According to Wainwright, sellers of distressed businesses should focus on eight key aspects to ensure they are as well prepared as possible:

  • Cash: In a distressed situation cash truly is king. Accurate forecasting and day-by-day cash balances are often required to ensure any buyer is confident that scarce cash reserves are under proper control. 
  • Equity story and turnaround plan: Any buyer is going to want to understand the proposed turnaround strategy: how is the business going to enact its recovery and what value can be created that means the distressed business is worth saving? Clear presentation of this strategy is essential.
  • The business model: Clear demonstration of how the business model generates cash is required, with analysis that shows how financial performance will respond to key changes – whether these are positive improvements (e.g., increases in revenue) or emerging risks that further damage the business.  Demonstrating the business is resilient enough to cope with these changes can go a long way to assuring investors there is a viable future.
  • Management team: As outlined above, this is a challenging process. The management team are in it together and need to be consistent in presenting the turnaround. Above all, the team needs to be open about the underlying causes that resulted in the distressed situation arising.  A defensive management team who fail to acknowledge root causes of distress are unlikely to resolve the situation.

8 tips for successfully buying or selling a distressed business

  • Financing: More than in any traditional transaction, distressed businesses need to understand the impact on working capital. The distressed situation frequently results in costs rising as credit insurance becomes more difficult to obtain or as customers and suppliers reduce credit. Understanding how these unwind will be important to the potential investors.
  • Employees: Any restructuring programme can be difficult for employees. Maintaining open communications and respecting the need for consultation is the basic requirement. In successful turnarounds, employees are often deeply engaged in designing and developing solutions. Demonstrating a supportive, flexible employee base can often support the sale process.
  • Structuring: Understanding how to structure the business for the proposed acquisition can add significant value. Where possible, asset sales may be preferred, enabling buyers to move forward with limited liabilities. However, impacts on customers, employees and other stakeholders need to be considered.
  • Off balance sheet assets: In the course of selling a distressed business, additional attention is often given to communicating the value of items that may not be fully valued in the financial statements. Brands, intellectual property and historic tax losses are all examples of items that may be of significant value to a purchaser. Highlighting these aspects can make an acquisition more appealing.

“These eight focus areas can help to sell a distressed business and are important in reaching a successful outcome, but it should be noted that it will remain a challenging process,” Wainwright explains. 
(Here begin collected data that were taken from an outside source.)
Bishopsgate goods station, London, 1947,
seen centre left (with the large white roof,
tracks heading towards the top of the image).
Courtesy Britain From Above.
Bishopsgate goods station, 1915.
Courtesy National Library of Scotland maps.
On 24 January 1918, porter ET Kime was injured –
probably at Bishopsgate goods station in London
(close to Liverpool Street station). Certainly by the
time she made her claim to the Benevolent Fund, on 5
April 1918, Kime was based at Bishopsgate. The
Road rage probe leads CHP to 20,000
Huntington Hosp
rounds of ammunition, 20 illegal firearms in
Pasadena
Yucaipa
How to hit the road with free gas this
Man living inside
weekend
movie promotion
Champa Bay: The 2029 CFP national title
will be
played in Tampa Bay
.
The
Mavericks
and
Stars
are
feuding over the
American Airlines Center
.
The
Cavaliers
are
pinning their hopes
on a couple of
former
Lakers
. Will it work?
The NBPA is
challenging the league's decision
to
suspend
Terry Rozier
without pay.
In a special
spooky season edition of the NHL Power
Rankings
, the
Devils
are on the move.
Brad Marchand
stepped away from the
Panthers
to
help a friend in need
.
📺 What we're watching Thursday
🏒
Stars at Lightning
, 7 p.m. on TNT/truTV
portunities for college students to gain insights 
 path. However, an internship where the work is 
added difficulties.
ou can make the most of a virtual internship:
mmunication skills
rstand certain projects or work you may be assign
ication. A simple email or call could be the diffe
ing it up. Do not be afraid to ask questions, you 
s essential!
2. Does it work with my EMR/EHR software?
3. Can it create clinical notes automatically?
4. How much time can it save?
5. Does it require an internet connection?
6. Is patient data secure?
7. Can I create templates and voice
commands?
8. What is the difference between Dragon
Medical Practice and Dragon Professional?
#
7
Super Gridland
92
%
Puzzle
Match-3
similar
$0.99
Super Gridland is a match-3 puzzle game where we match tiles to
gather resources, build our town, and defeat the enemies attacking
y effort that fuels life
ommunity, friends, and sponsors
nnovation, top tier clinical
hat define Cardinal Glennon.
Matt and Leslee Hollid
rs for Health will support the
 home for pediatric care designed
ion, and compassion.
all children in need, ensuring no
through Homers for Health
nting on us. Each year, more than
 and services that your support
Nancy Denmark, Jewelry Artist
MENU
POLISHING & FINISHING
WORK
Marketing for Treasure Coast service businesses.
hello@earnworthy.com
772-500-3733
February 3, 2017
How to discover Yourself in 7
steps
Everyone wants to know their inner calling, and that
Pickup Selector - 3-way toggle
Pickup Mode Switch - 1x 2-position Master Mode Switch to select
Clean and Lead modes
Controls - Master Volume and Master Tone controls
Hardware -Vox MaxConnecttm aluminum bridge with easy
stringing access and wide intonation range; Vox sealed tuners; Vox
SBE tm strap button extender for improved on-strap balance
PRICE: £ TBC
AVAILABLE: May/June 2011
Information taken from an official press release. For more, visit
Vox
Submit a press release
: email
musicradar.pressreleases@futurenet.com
With recent studies indicating that the valuation of distressed business is trending north. With increased appetite from buyers who are accustomed to taking on these situations, it is likely that more distressed deals will be seen in the coming months. “Preparing management teams as best as possible for delivering these will be key to ensuring these businesses can pass on to new owners who can hopefully drive the restructuring required to see these succeed,” Wainwright added.